Rather, I'm referring to a post-mortem on the failure of the Smartest Kids in the Room to see the wave election that hit them.
The core of Clinton campaign strategy was their analytics system, developed by dozens of researchers who were led by Clinton’s director of analytics, Elan Kriegel, in close consultation with campaign manager Robby Mook. In the Washington Post, John Wagner wrote, “the algorithm was said to play a role in virtually every strategic decision Clinton aides made, including where and when to deploy the candidate and her battalion of surrogates and where to air television ads—as well as when it was safe to stay dark.” The oracle of the system was “Ada,” a big-data simulator that issued up-to-the-minute probabilities on Clinton’s chances by state and county. Throughout the general election, Ada backed her arguments for a decisive Clinton win in the Electoral College with a ton of stats. But Ada, and all her numbers, turned out to be wrong.We're not talking about garbage in, garbage out here. Rather, we're talking about a black swan event that ought to have at least been in the analysts' minds.

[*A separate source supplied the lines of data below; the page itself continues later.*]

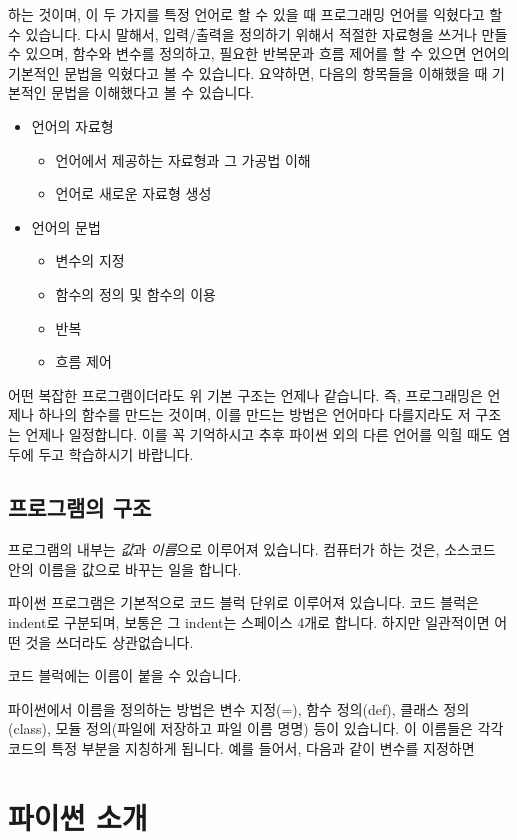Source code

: \documentclass[twoside]{article}
\begin{document}
하는 것이며, 이 두 가지를 특정 언어로 할 수 있을 때 프로그래밍 언어를 익혔다고 할 수 있습니다. 다시 말해서, 입력/출력을 정의하기 위해서 적절한 자료형을 쓰거나 만들 수 있으며, 함수와 변수를 정의하고, 필요한 반복문과 흐름 제어를 할 수 있으면 언어의 기본적인 문법을 익혔다고 볼 수 있습니다. 요약하면, 다음의 항목들을 이해했을 때 기본적인 문법을 이해했다고 볼 수 있습니다. 


\begin{itemize} 
\item 언어의 자료형 
\begin{itemize}
\item 언어에서 제공하는 자료형과 그 가공법 이해 
\item 언어로 새로운 자료형 생성
\end{itemize} 
\item 언어의 문법 
\begin{itemize} 
\item 변수의 지정 
\item 함수의 정의 및 함수의 이용 
\item 반복 
\item 흐름 제어
\end{itemize}
\end{itemize}
 어떤 복잡한 프로그램이더라도 위 기본 구조는 언제나 같습니다. 즉, 프로그래밍은 언제나 하나의 함수를 만드는 것이며, 이를 만드는 방법은 언어마다 다를지라도 저 구조는 언제나 일정합니다. 이를 꼭 기억하시고 추후 파이썬 외의 다른 언어를 익힐 때도 염두에 두고 학습하시기 바랍니다. 

\subsection{프로그램의 구조} 

프로그램의 내부는 \textit{값}과 \textit{이름}으로 이루어져 있습니다. 컴퓨터가 하는 것은, 소스코드 안의 이름을 값으로 바꾸는 일을 합니다. 

파이썬 프로그램은 기본적으로 코드 블럭 단위로 이루어져 있습니다. 코드 블럭은 indent로 구분되며, 보통은 그 indent는 스페이스 4개로 합니다. 하지만 일관적이면 어떤 것을 쓰더라도 상관없습니다. 

코드 블럭에는 이름이 붙을 수 있습니다. 

파이썬에서 이름을 정의하는 방법은 변수 지정(=), 함수 정의(def), 클래스 정의(class), 모듈 정의(파일에 저장하고 파일 이름 명명) 등이 있습니다. 이 이름들은 각각 코드의 특정 부분을 지칭하게 됩니다. 예를 들어서, 다음과 같이 변수를 지정하면 

\section{파이썬 소개} 
\end{document}
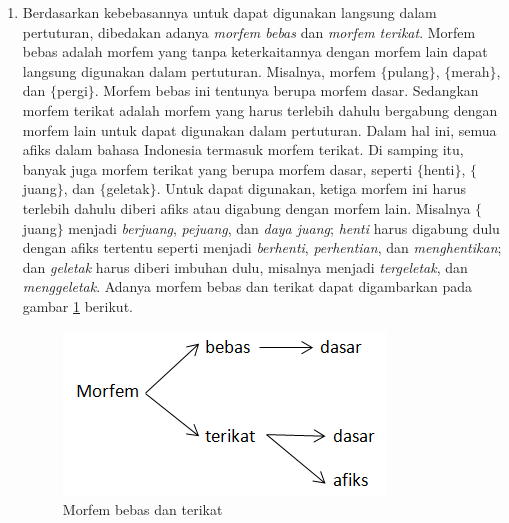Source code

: \begin{enumerate}
	\item Berdasarkan kebebasannya untuk dapat digunakan langsung dalam pertuturan, dibedakan adanya \textit{morfem bebas} dan \textit{morfem terikat}. Morfem bebas adalah morfem yang tanpa keterkaitannya dengan morfem lain dapat langsung digunakan dalam pertuturan. Misalnya, morfem $\lbrace$pulang$\rbrace$, $\lbrace$merah$\rbrace$, dan $\lbrace$pergi$\rbrace$. Morfem bebas ini tentunya berupa morfem dasar. Sedangkan morfem terikat adalah morfem yang harus terlebih dahulu bergabung dengan morfem lain untuk dapat digunakan dalam pertuturan. Dalam hal ini, semua afiks dalam bahasa Indonesia termasuk morfem terikat. Di samping itu, banyak juga morfem terikat yang berupa morfem dasar, seperti $\lbrace$henti$\rbrace$, $\lbrace$juang$\rbrace$, dan $\lbrace$geletak$\rbrace$. Untuk dapat digunakan, ketiga morfem ini harus terlebih dahulu diberi afiks atau digabung dengan morfem lain. Misalnya $\lbrace$juang$\rbrace$ menjadi \textit{berjuang}, \textit{pejuang}, dan \textit{daya juang}; \textit{henti} harus digabung dulu dengan afiks tertentu seperti menjadi \textit{berhenti}, \textit{perhentian}, dan \textit{menghentikan}; dan \textit{geletak} harus diberi imbuhan dulu, misalnya menjadi \textit{tergeletak}, dan \textit{menggeletak}. Adanya morfem bebas dan terikat dapat digambarkan pada gambar \ref{gambar-morfem-bebas-terikat} berikut.
	
	\begin{figure}[H]
	\centering
	\includegraphics[scale=1]{Gambar/gambar-morfem-bebas-terikat}
	\caption[Morfem bebas dan terikat]{Morfem bebas dan terikat\cite{chaer:08:morfologi}} 
	\label{gambar-morfem-bebas-terikat}
	\end{figure}
	

\end{enumerate}
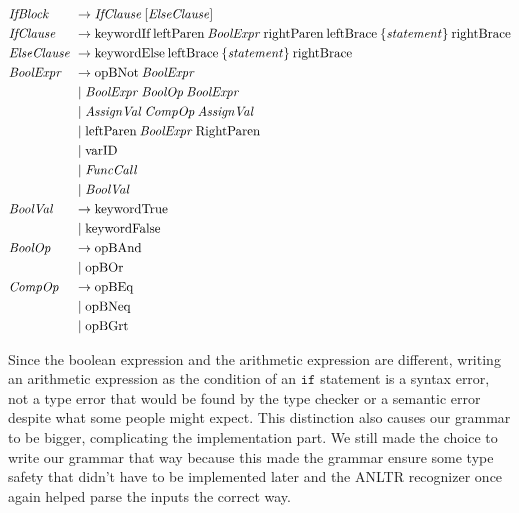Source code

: \begin{align*}
    \omit $\mathit{IfBlock}$ \hfil &\rightarrow \mathit{IfClause} \: [\mathit{ElseClause}] \\
    \omit $\mathit{IfClause}$ \hfil &\rightarrow \text{keywordIf} \: \text{leftParen} \: \mathit{BoolExpr} \: \text{rightParen} \: \text{leftBrace} \: \{ \mathit{statement}\} \: \text{rightBrace} \\
    \omit $\mathit{ElseClause}$ \hfil &\rightarrow \text{keywordElse} \: \text{leftBrace} \: \{ \mathit{statement} \} \: \text{rightBrace} \\
    \omit $\mathit{BoolExpr}$ \hfil &\rightarrow \text{opBNot} \: \mathit{BoolExpr} \\
    & \mid \mathit{BoolExpr} \: \mathit{BoolOp} \: \mathit{BoolExpr} \\
    & \mid \mathit{AssignVal} \: \mathit{CompOp} \: \mathit{AssignVal} \\
    & \mid \text{leftParen} \: \mathit{BoolExpr} \: \text{RightParen} \\
    & \mid \text{varID} \\
    & \mid \mathit{FuncCall} \\
    & \mid \mathit{BoolVal} \\
    \omit $\mathit{BoolVal}$ \hfil & \rightarrow \text{keywordTrue} \\
    & \mid \text{keywordFalse} \\
    \omit $\mathit{BoolOp}$ \hfil &\rightarrow \text{opBAnd} \\
    & \mid \text{opBOr} \\
    \omit $\mathit{CompOp}$ \hfil & \rightarrow \text{opBEq} \\
    & \mid \text{opBNeq} \\
    & \mid \text{opBGrt}
\end{align*}

Since the boolean expression and the arithmetic expression are different, writing an arithmetic expression as the condition of an $\texttt{if}$ statement is a syntax error, not a type error that would be found by the type checker or a semantic error despite what some people might expect.
This distinction also causes our grammar to be bigger, complicating the implementation part.
We still made the choice to write our grammar that way because this made the grammar ensure some type safety that didn't have to be implemented later and the ANLTR recognizer once again helped parse the inputs the correct way.

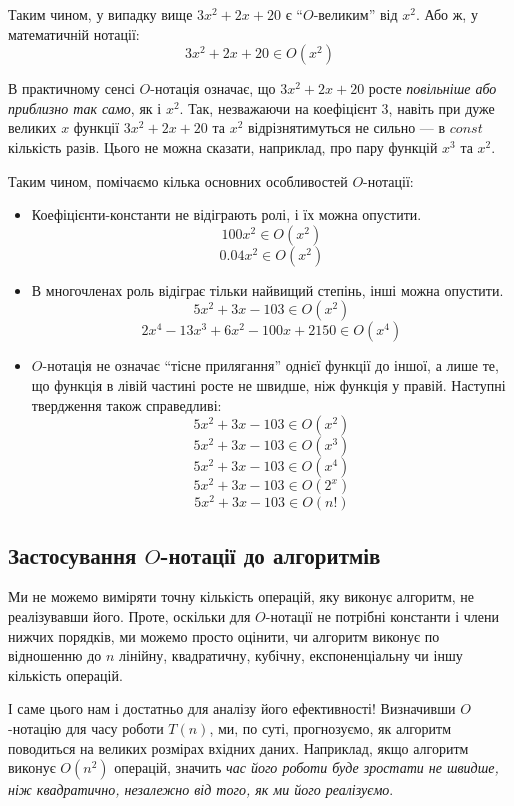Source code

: \documentclass[12pt,a4paper]{report}
\begin{document}
Таким чином, у випадку вище \(3x^2 + 2x + 20\) є ``\(O\)-великим'' від \(x^2\).
Або ж, у математичній нотації:
\[3x^2 + 2x + 20 \in O(x^2)\]

В практичному сенсі \(O\)-нотація означає, що \(3x^2 + 2x + 20\) росте \emph{повільніше або приблизно так само}, як і \(x^2\).
Так, незважаючи на коефіцієнт \(3\), навіть при дуже великих \(x\) функції \(3x^2 + 2x + 20\) та \(x^2\) відрізнятимуться не сильно --- в \(const\) кількість разів. Цього не можна сказати, наприклад, про пару функцій \(x^3\) та \(x^2\).

Таким чином, помічаємо кілька основних особливостей \(O\)-нотації:
\begin{itemize}
    \item Коефіцієнти-константи не відіграють ролі, і їх можна опустити.
        \[100x^2 \in O(x^2)\]
        \[0.04x^2 \in O(x^2)\]
    \item В многочленах роль відіграє тільки найвищий степінь, інші можна опустити.
        \[5x^2 + 3x - 103 \in O(x^2)\]
        \[2x^4 - 13x^3 + 6x^2 - 100x + 2150 \in O(x^4)\]
    \item \(O\)-нотація не означає ``тісне прилягання'' однієї функції до іншої, а лише те, що функція в лівій частині росте не швидше, ніж функція у правій. Наступні твердження також справедливі:
        \[5x^2 + 3x - 103 \in O(x^2)\]
        \[5x^2 + 3x - 103 \in O(x^3)\]
        \[5x^2 + 3x - 103 \in O(x^4)\]
        \[5x^2 + 3x - 103 \in O(2^x)\]
        \[5x^2 + 3x - 103 \in O(n!)\]

\end{itemize}


\subsection*{Застосування \(O\)-нотації до алгоритмів}

Ми не можемо виміряти точну кількість операцій, яку виконує алгоритм, не реалізувавши його.
Проте, оскільки для \(O\)-нотації не потрібні константи і члени нижчих порядків, ми можемо просто оцінити, чи алгоритм виконує по відношенню до \(n\) лінійну, квадратичну, кубічну, експоненціальну чи іншу кількість операцій.

І саме цього нам і достатньо для аналізу його ефективності!
Визначивши \(O\)-нотацію для часу роботи \(T(n)\), ми, по суті, прогнозуємо, як алгоритм поводиться на великих розмірах вхідних даних.
Наприклад, якщо алгоритм виконує \(O(n^2)\) операцій, значить \emph{час його роботи буде зростати не швидше, ніж квадратично, незалежно від того, як ми його реалізуємо}.
\end{document}
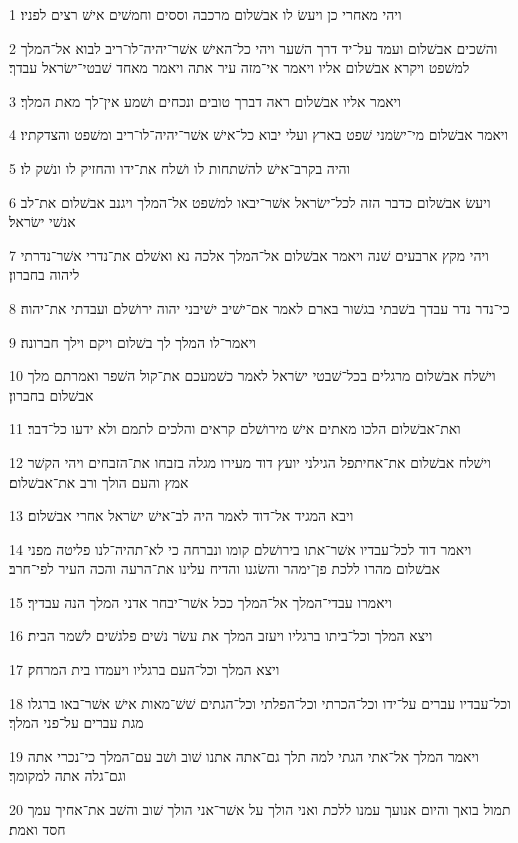 \par 1 ויהי מאחרי כן ויעשׂ לו אבשׁלום מרכבה וססים וחמשׁים אישׁ רצים לפניו׃
\par 2 והשׁכים אבשׁלום ועמד על־יד דרך השׁער ויהי כל־האישׁ אשׁר־יהיה־לו־ריב לבוא אל־המלך למשׁפט ויקרא אבשׁלום אליו ויאמר אי־מזה עיר אתה ויאמר מאחד שׁבטי־ישׂראל עבדך׃
\par 3 ויאמר אליו אבשׁלום ראה דברך טובים ונכחים ושׁמע אין־לך מאת המלך׃
\par 4 ויאמר אבשׁלום מי־ישׂמני שׁפט בארץ ועלי יבוא כל־אישׁ אשׁר־יהיה־לו־ריב ומשׁפט והצדקתיו׃
\par 5 והיה בקרב־אישׁ להשׁתחות לו ושׁלח את־ידו והחזיק לו ונשׁק לו׃
\par 6 ויעשׂ אבשׁלום כדבר הזה לכל־ישׂראל אשׁר־יבאו למשׁפט אל־המלך ויגנב אבשׁלום את־לב אנשׁי ישׂראל׃
\par 7 ויהי מקץ ארבעים שׁנה ויאמר אבשׁלום אל־המלך אלכה נא ואשׁלם את־נדרי אשׁר־נדרתי ליהוה בחברון׃
\par 8 כי־נדר נדר עבדך בשׁבתי בגשׁור בארם לאמר אם־ישׁיב ישׁיבני יהוה ירושׁלם ועבדתי את־יהוה׃
\par 9 ויאמר־לו המלך לך בשׁלום ויקם וילך חברונה׃
\par 10 וישׁלח אבשׁלום מרגלים בכל־שׁבטי ישׂראל לאמר כשׁמעכם את־קול השׁפר ואמרתם מלך אבשׁלום בחברון׃
\par 11 ואת־אבשׁלום הלכו מאתים אישׁ מירושׁלם קראים והלכים לתמם ולא ידעו כל־דבר׃
\par 12 וישׁלח אבשׁלום את־אחיתפל הגילני יועץ דוד מעירו מגלה בזבחו את־הזבחים ויהי הקשׁר אמץ והעם הולך ורב את־אבשׁלום׃
\par 13 ויבא המגיד אל־דוד לאמר היה לב־אישׁ ישׂראל אחרי אבשׁלום׃
\par 14 ויאמר דוד לכל־עבדיו אשׁר־אתו בירושׁלם קומו ונברחה כי לא־תהיה־לנו פליטה מפני אבשׁלום מהרו ללכת פן־ימהר והשׂגנו והדיח עלינו את־הרעה והכה העיר לפי־חרב׃
\par 15 ויאמרו עבדי־המלך אל־המלך ככל אשׁר־יבחר אדני המלך הנה עבדיך׃
\par 16 ויצא המלך וכל־ביתו ברגליו ויעזב המלך את עשׂר נשׁים פלגשׁים לשׁמר הבית׃
\par 17 ויצא המלך וכל־העם ברגליו ויעמדו בית המרחק׃
\par 18 וכל־עבדיו עברים על־ידו וכל־הכרתי וכל־הפלתי וכל־הגתים שׁשׁ־מאות אישׁ אשׁר־באו ברגלו מגת עברים על־פני המלך׃
\par 19 ויאמר המלך אל־אתי הגתי למה תלך גם־אתה אתנו שׁוב ושׁב עם־המלך כי־נכרי אתה וגם־גלה אתה למקומך׃
\par 20 תמול בואך והיום אנועך עמנו ללכת ואני הולך על אשׁר־אני הולך שׁוב והשׁב את־אחיך עמך חסד ואמת׃
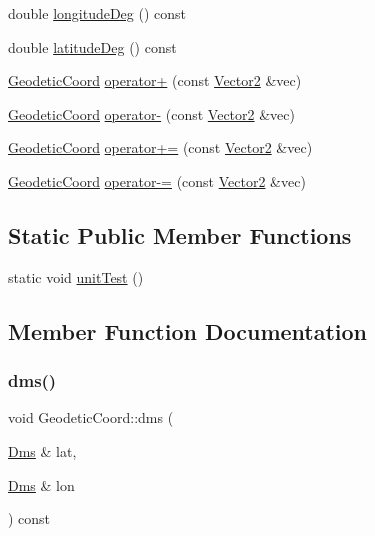 \begin{DoxyCompactItemize}
\item 
double \mbox{\hyperlink{class_m210_1_1_geodetic_coord_a015d828931c1e3bb05de39bdbe415af9}{longitude\+Deg}} () const
\item 
double \mbox{\hyperlink{class_m210_1_1_geodetic_coord_ad5ade40ea0085e303396ffaec259aec7}{latitude\+Deg}} () const
\item 
\mbox{\hyperlink{class_m210_1_1_geodetic_coord}{Geodetic\+Coord}} \mbox{\hyperlink{class_m210_1_1_geodetic_coord_a763b712e1d458ba213f03bc4f45c1862}{operator+}} (const \mbox{\hyperlink{struct_vector2}{Vector2}} \&vec)
\item 
\mbox{\hyperlink{class_m210_1_1_geodetic_coord}{Geodetic\+Coord}} \mbox{\hyperlink{class_m210_1_1_geodetic_coord_ab3e11a59306f739faedd8be52472d2c4}{operator-\/}} (const \mbox{\hyperlink{struct_vector2}{Vector2}} \&vec)
\item 
\mbox{\hyperlink{class_m210_1_1_geodetic_coord}{Geodetic\+Coord}} \mbox{\hyperlink{class_m210_1_1_geodetic_coord_acf1d0b551179adc795b70a6d17d16fe2}{operator+=}} (const \mbox{\hyperlink{struct_vector2}{Vector2}} \&vec)
\item 
\mbox{\hyperlink{class_m210_1_1_geodetic_coord}{Geodetic\+Coord}} \mbox{\hyperlink{class_m210_1_1_geodetic_coord_ab73b337cbae14719e288ad88dcfdefd4}{operator-\/=}} (const \mbox{\hyperlink{struct_vector2}{Vector2}} \&vec)
\end{DoxyCompactItemize}
\subsection*{Static Public Member Functions}
\begin{DoxyCompactItemize}
\item 
static void \mbox{\hyperlink{class_m210_1_1_geodetic_coord_ab3ec669f7868af7901701dc6a615147e}{unit\+Test}} ()
\end{DoxyCompactItemize}


\subsection{Member Function Documentation}
\mbox{\label{class_m210_1_1_geodetic_coord_a91f14ba9099dba8ea3b6044d74663525}} 
\subsubsection{\texorpdfstring{dms()}{dms()}}
{\footnotesize\ttfamily void Geodetic\+Coord\+::dms (\begin{DoxyParamCaption}\item[{\mbox{\hyperlink{struct_m210_1_1_dms}{Dms}} \&}]{lat,  }\item[{\mbox{\hyperlink{struct_m210_1_1_dms}{Dms}} \&}]{lon }\end{DoxyParamCaption}) const}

Ada ran “400,000 simulations a day of what the race against Trump might look like.” This is a very “big data” sort of claim. 400,000 is rather large—no human could look through the results of that many simulations. Ada’s “intelligence” lay in how she boiled down the results of those 400,000 simulations into a campaign strategy. Each of Ada’s electoral simulations was premised on variations in turnout based around expected margins of error—for example, one simulation might posit that Hispanics would break for Clinton 2 or 3 points higher (or lower) than the data predicted. By sampling a representative subset of all possible variations—the so-called Monte Carlo method of quantitative analysis—Ada would produce a set of outcomes. After such simulations, Ada showed that Michigan and Wisconsin went for Trump only a small percentage of the time, compared to Florida and Pennsylvania, which went for Trump a larger percentage of the time.That's the same error the people writing credit default swaps made. Then came one day in which a twenty-five-sigma event (under their priors) occurred, followed by another day with another twenty-five-sigma event. Your Monte Carlo method is only as good as your priors about the variations. Is your world Gaussian, with two-thirds of the expected events within one standard deviation of the mean? Or might you be in messy reality, with more than two-thirds of the expected events within one standard deviation, and more than one-twentieth of the expected events beyond two standard deviations?
Yet what must have seemed like a foolproof, detailed prescription for victory based on data and computation was mostly a confirmation of preexisting biases—particularly the campaign’s faith in the firewall. In another election year, those biases might have turned out to be right, and Ada would have been mistakenly vindicated. Here, though, the oracle was revealed to be little more than a parrot. Once the initial analysis showed that Clinton was favored to win in certain states, Ada helped prevent the campaign from questioning her conclusions.
Dizziness due to success did in the hedgies. Dizziness due to success did in the hillaries.